In the records below, find the line containing "wrist: (383, 547)" and the line containing "middle mcp: (472, 328)"; please repeat exactly the lines from one to the other, both included, and nothing more.

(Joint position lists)
╔══
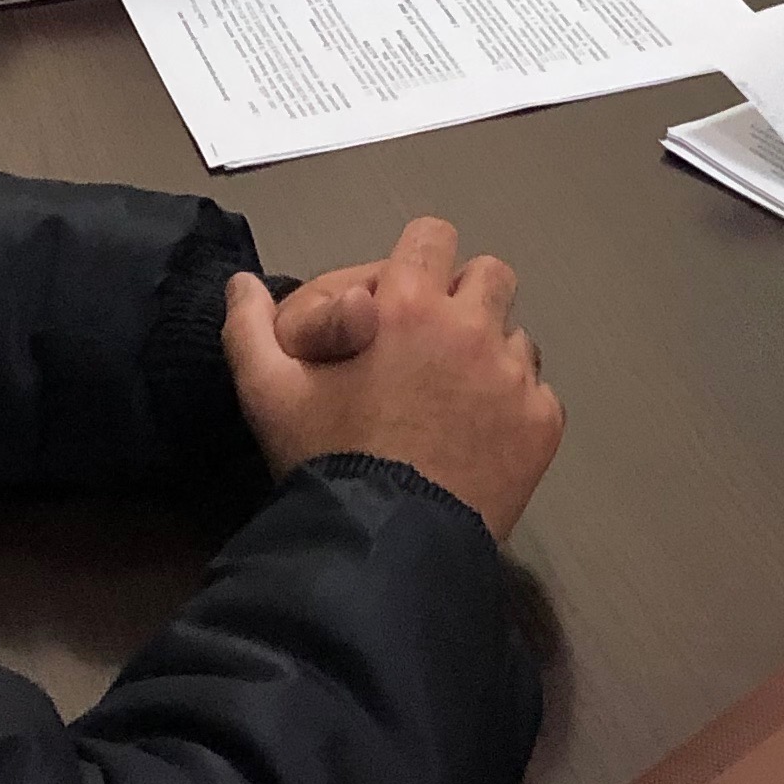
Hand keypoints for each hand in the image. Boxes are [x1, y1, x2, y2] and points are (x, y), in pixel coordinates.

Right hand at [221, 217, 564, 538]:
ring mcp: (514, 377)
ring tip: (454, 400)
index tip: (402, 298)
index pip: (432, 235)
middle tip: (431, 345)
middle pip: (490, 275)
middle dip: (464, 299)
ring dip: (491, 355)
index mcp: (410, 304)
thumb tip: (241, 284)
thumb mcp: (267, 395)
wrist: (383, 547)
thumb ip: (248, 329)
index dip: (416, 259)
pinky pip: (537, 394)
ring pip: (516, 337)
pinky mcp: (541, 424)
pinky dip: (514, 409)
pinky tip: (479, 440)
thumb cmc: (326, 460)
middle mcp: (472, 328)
╚══
╔══
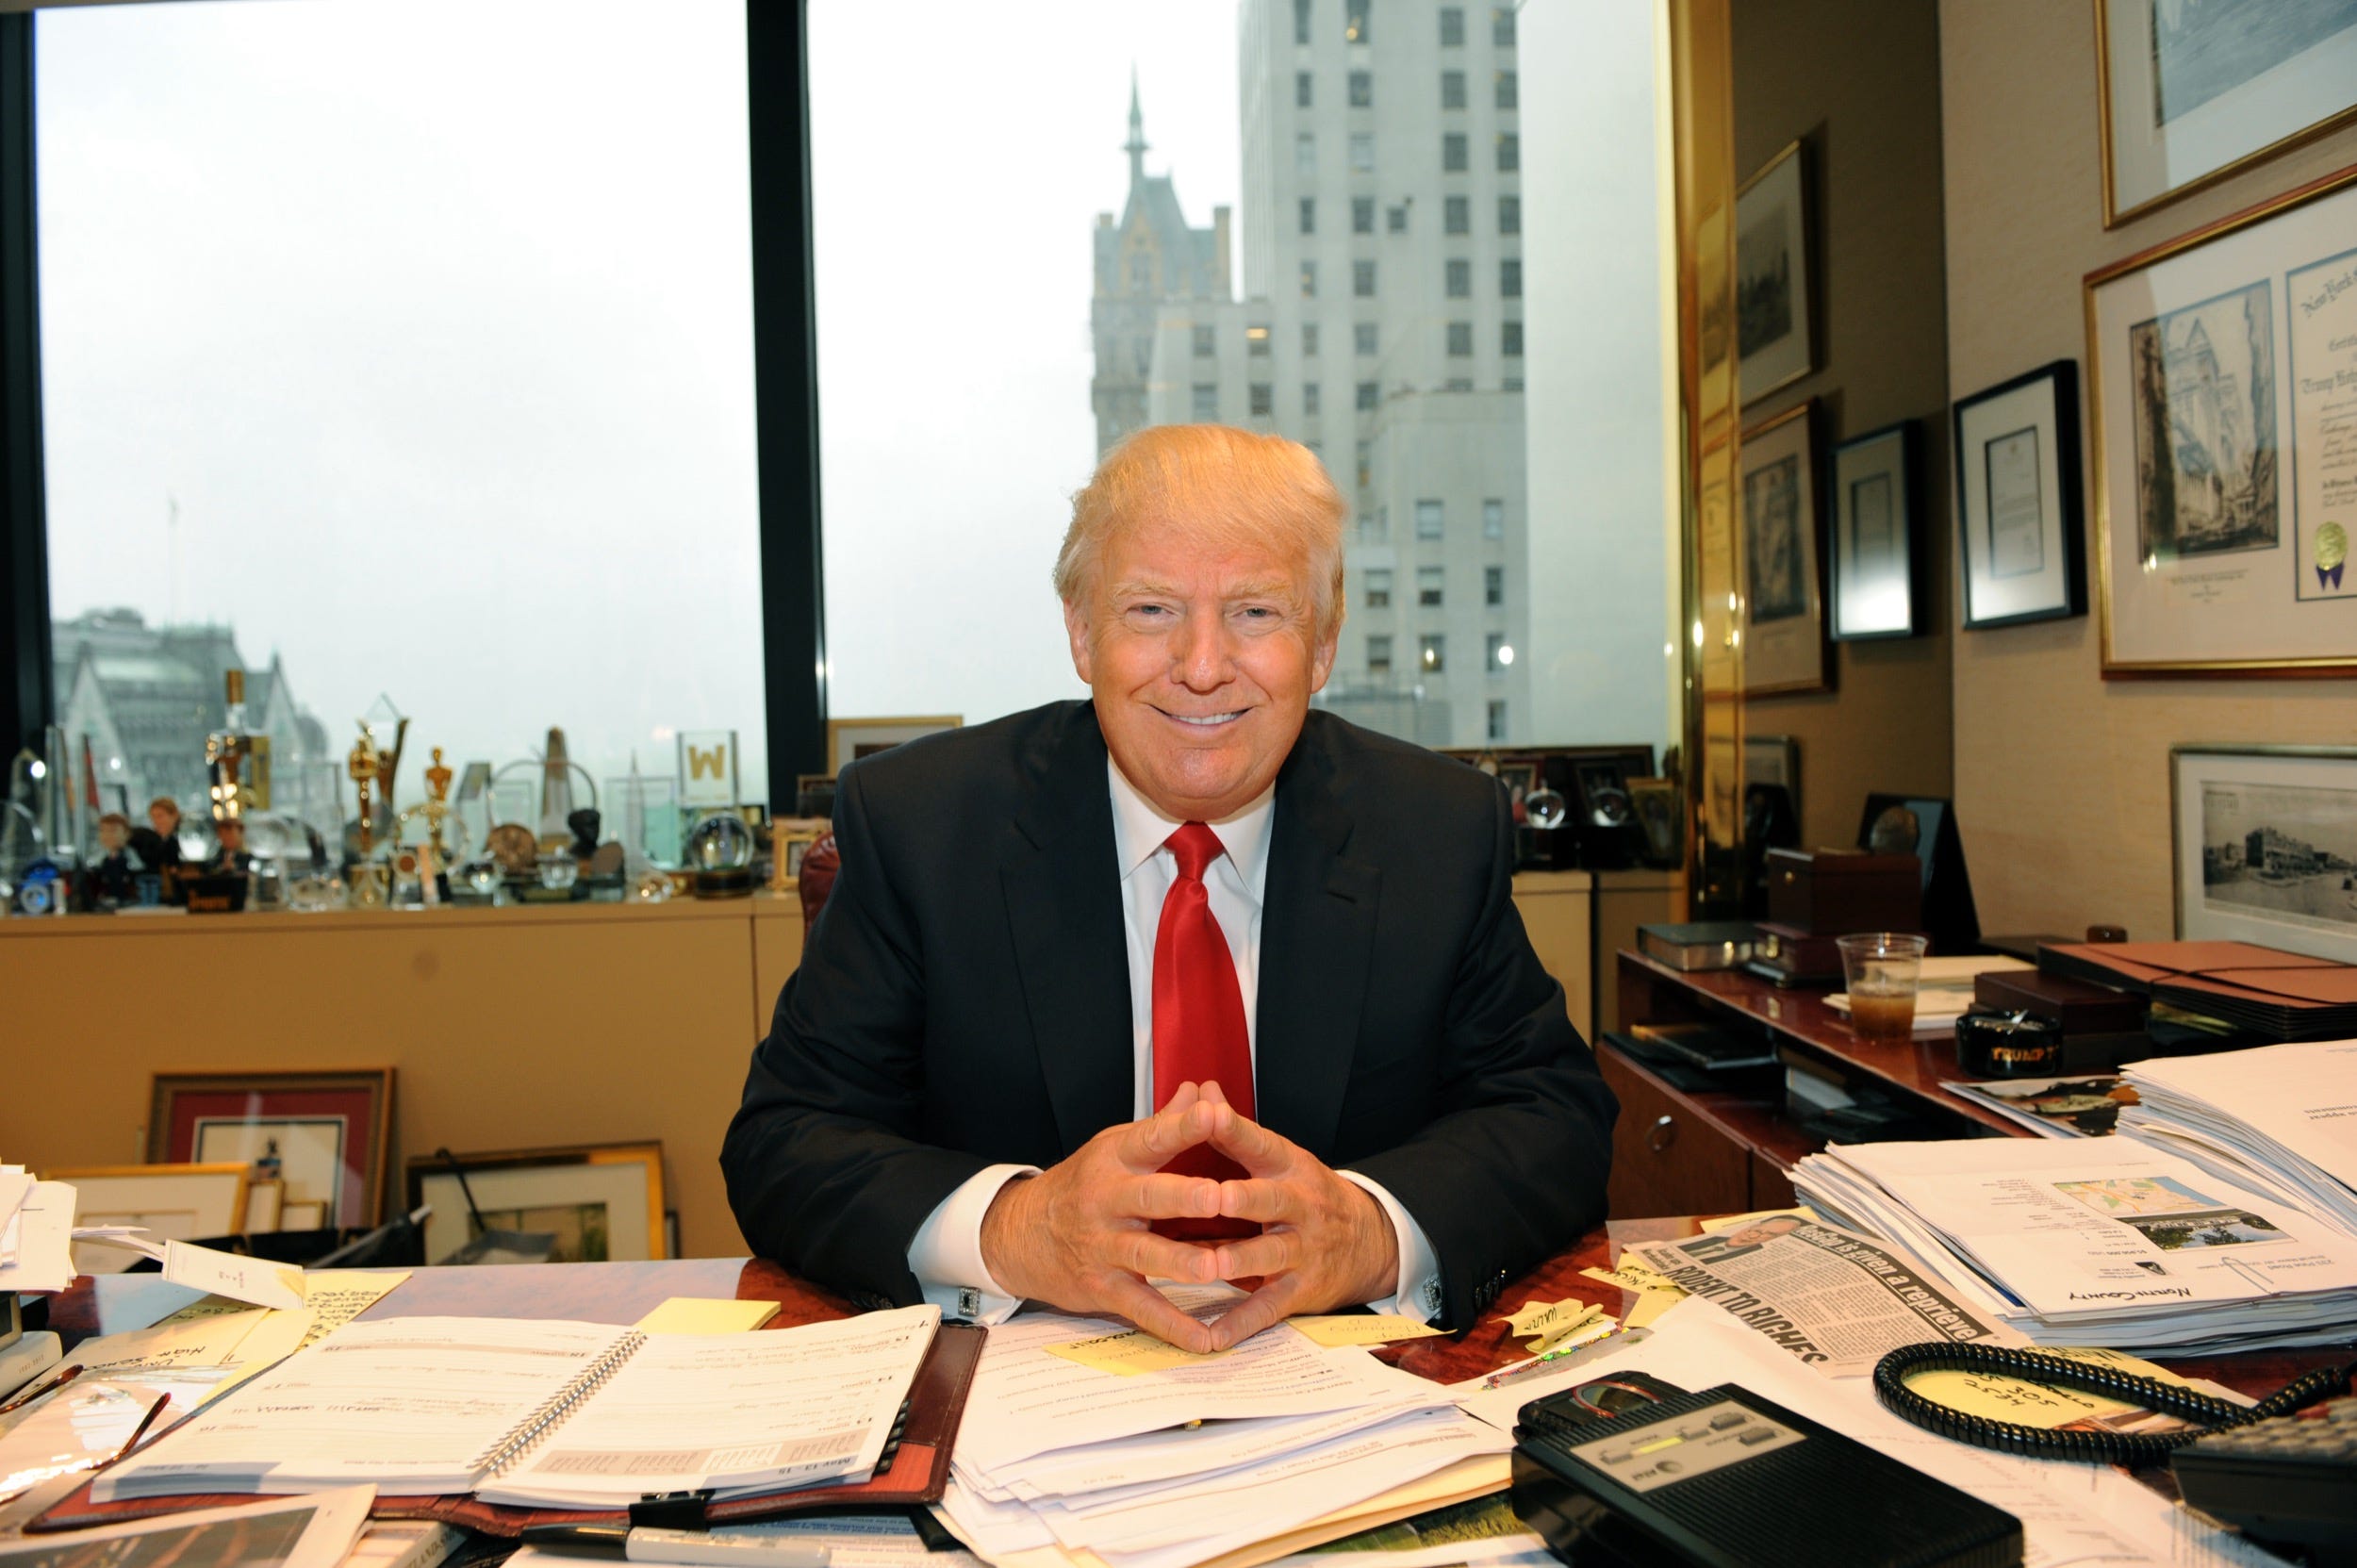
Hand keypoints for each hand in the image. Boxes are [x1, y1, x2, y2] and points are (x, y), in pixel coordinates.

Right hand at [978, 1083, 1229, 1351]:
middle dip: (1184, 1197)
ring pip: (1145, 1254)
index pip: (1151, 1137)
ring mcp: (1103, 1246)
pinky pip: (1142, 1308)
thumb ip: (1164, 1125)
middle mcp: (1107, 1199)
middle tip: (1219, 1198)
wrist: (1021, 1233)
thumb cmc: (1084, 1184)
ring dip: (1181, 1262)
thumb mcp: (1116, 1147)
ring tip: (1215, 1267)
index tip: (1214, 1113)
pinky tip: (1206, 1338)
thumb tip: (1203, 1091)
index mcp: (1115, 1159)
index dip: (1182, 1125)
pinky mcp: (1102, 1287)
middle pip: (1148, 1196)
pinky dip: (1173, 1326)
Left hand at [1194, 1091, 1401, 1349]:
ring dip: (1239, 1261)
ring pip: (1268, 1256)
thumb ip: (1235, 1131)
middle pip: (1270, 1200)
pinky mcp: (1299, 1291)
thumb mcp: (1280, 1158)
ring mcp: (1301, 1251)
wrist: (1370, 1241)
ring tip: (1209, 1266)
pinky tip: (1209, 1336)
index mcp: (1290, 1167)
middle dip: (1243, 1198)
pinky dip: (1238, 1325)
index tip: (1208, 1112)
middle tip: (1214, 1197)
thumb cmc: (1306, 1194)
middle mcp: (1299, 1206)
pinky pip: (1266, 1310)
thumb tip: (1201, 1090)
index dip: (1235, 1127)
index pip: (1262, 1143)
╚══
Answer box.
wrist: (383, 547)
thumb ip: (248, 329)
index dip: (416, 259)
pinky pip: (537, 394)
ring pip: (516, 337)
pinky mcp: (541, 424)
pinky dip: (514, 409)
pinky tip: (479, 440)
thumb cmc: (326, 460)
middle mcp: (472, 328)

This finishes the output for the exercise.